## [Page-level text extractions]

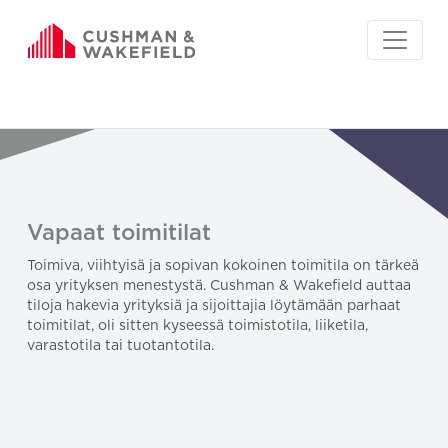
Vapaat toimitilat
Toimiva, viihtyisä ja sopivan kokoinen toimitila on tärkeä
osa yrityksen menestystä. Cushman & Wakefield auttaa
tiloja hakevia yrityksiä ja sijoittajia löytämään parhaat
toimitilat, oli sitten kyseessä toimistotila, liiketila,
varastotila tai tuotantotila.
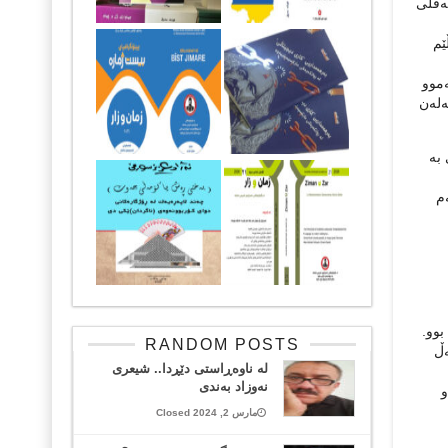
ه‌قلی
ێم
‌موو
‌له‌ن
به‌
‌م
بوو.
RANDOM POSTS
‌ڵ
لە ناوەڕاستی دێڕدا.. شیعری
نەوزاد بەندی
و
مارس 2, 2024 Closed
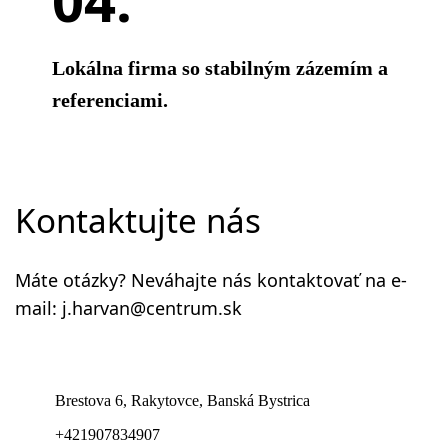
Lokálna firma so stabilným zázemím a
referenciami.
Kontaktujte nás
Máte otázky? Neváhajte nás kontaktovať na e-
mail: j.harvan@centrum.sk
Brestova 6, Rakytovce, Banská Bystrica
+421907834907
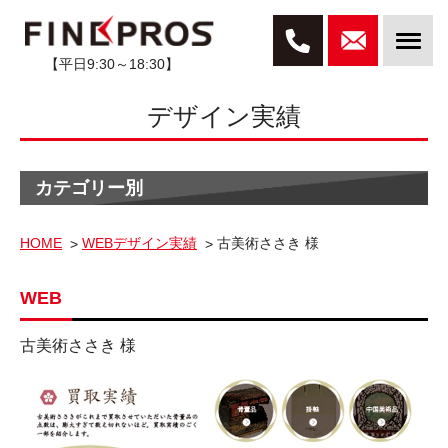
【平日9:30～18:30】
デザイン実績
カテゴリー別
HOME
WEBデザイン実績
古美術ささき 様
WEB
古美術ささき 様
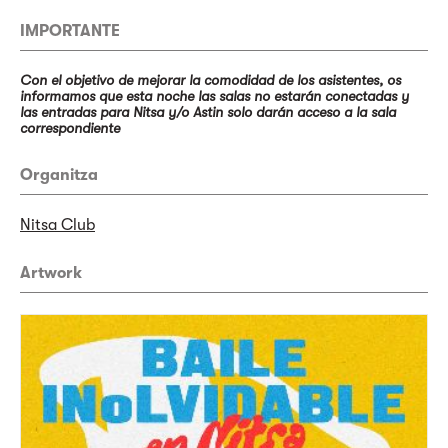
IMPORTANTE
Con el objetivo de mejorar la comodidad de los asistentes, os
informamos que esta noche las salas no estarán conectadas y
las entradas para Nitsa y/o Astin solo darán acceso a la sala
correspondiente
Organitza
Nitsa Club
Artwork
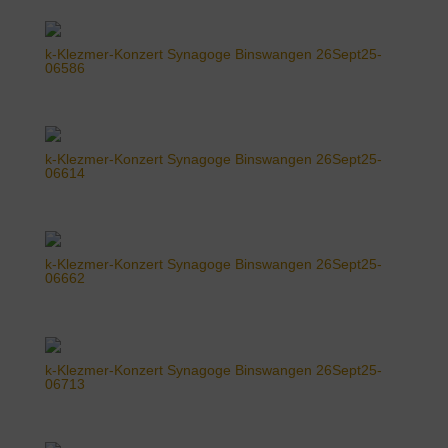
k-Klezmer-Konzert Synagoge Binswangen 26Sept25-
06586
k-Klezmer-Konzert Synagoge Binswangen 26Sept25-
06614
k-Klezmer-Konzert Synagoge Binswangen 26Sept25-
06662
k-Klezmer-Konzert Synagoge Binswangen 26Sept25-
06713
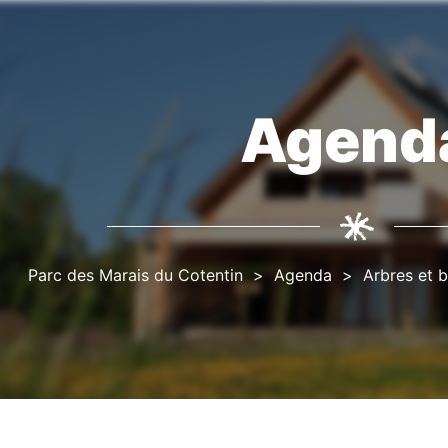
Agend
Fil
d'Ariane
Parc des Marais du Cotentin
Agenda
Arbres et 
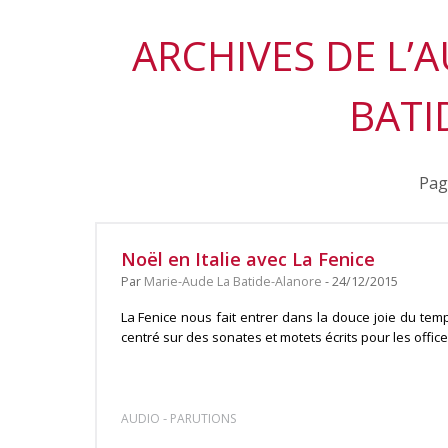
ARCHIVES DE L’
BATI
Pag
Noël en Italie avec La Fenice
Par
Marie-Aude La Batide-Alanore
- 24/12/2015
La Fenice nous fait entrer dans la douce joie du t
centré sur des sonates et motets écrits pour les offices 
-
AUDIO
PARUTIONS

## [Your assignment]
Except for the pictures, set down all of the records exactly as they are.

## [Written solution]
Vapaat toimitilat
Toimiva, viihtyisä ja sopivan kokoinen toimitila on tärkeä
osa yrityksen menestystä. Cushman & Wakefield auttaa
tiloja hakevia yrityksiä ja sijoittajia löytämään parhaat
toimitilat, oli sitten kyseessä toimistotila, liiketila,
varastotila tai tuotantotila.
ه‌قلی
ێم
‌موو
‌له‌ن
به‌
‌م
بوو.
RANDOM POSTS
‌ڵ
لە ناوەڕاستی دێڕدا.. شیعری
نەوزاد بەندی
و
مارس 2, 2024 Closed
Lokálna firma so stabilným zázemím a
referenciami.
Kontaktujte nás
Máte otázky? Neváhajte nás kontaktovať na e-
mail: j.harvan@centrum.sk
Brestova 6, Rakytovce, Banská Bystrica
+421907834907
【平日9:30～18:30】
デザイン実績
カテゴリー別
HOME
WEBデザイン実績
古美術ささき 様
WEB
古美術ささき 様
IMPORTANTE
Con el objetivo de mejorar la comodidad de los asistentes, os
informamos que esta noche las salas no estarán conectadas y
las entradas para Nitsa y/o Astin solo darán acceso a la sala
correspondiente
Organitza
Nitsa Club
Artwork
k-Klezmer-Konzert Synagoge Binswangen 26Sept25-
06586
k-Klezmer-Konzert Synagoge Binswangen 26Sept25-
06614
k-Klezmer-Konzert Synagoge Binswangen 26Sept25-
06662
k-Klezmer-Konzert Synagoge Binswangen 26Sept25-
06713
Agend
Fil
d'Ariane
Parc des Marais du Cotentin
Agenda
Arbres et 
ARCHIVES DE L’
BATI
Pag
Noël en Italie avec La Fenice
Par
Marie-Aude La Batide-Alanore
- 24/12/2015
La Fenice nous fait entrer dans la douce joie du t
centré sur des sonates et motets écrits pour les offices 
-
AUDIO
PARUTIONS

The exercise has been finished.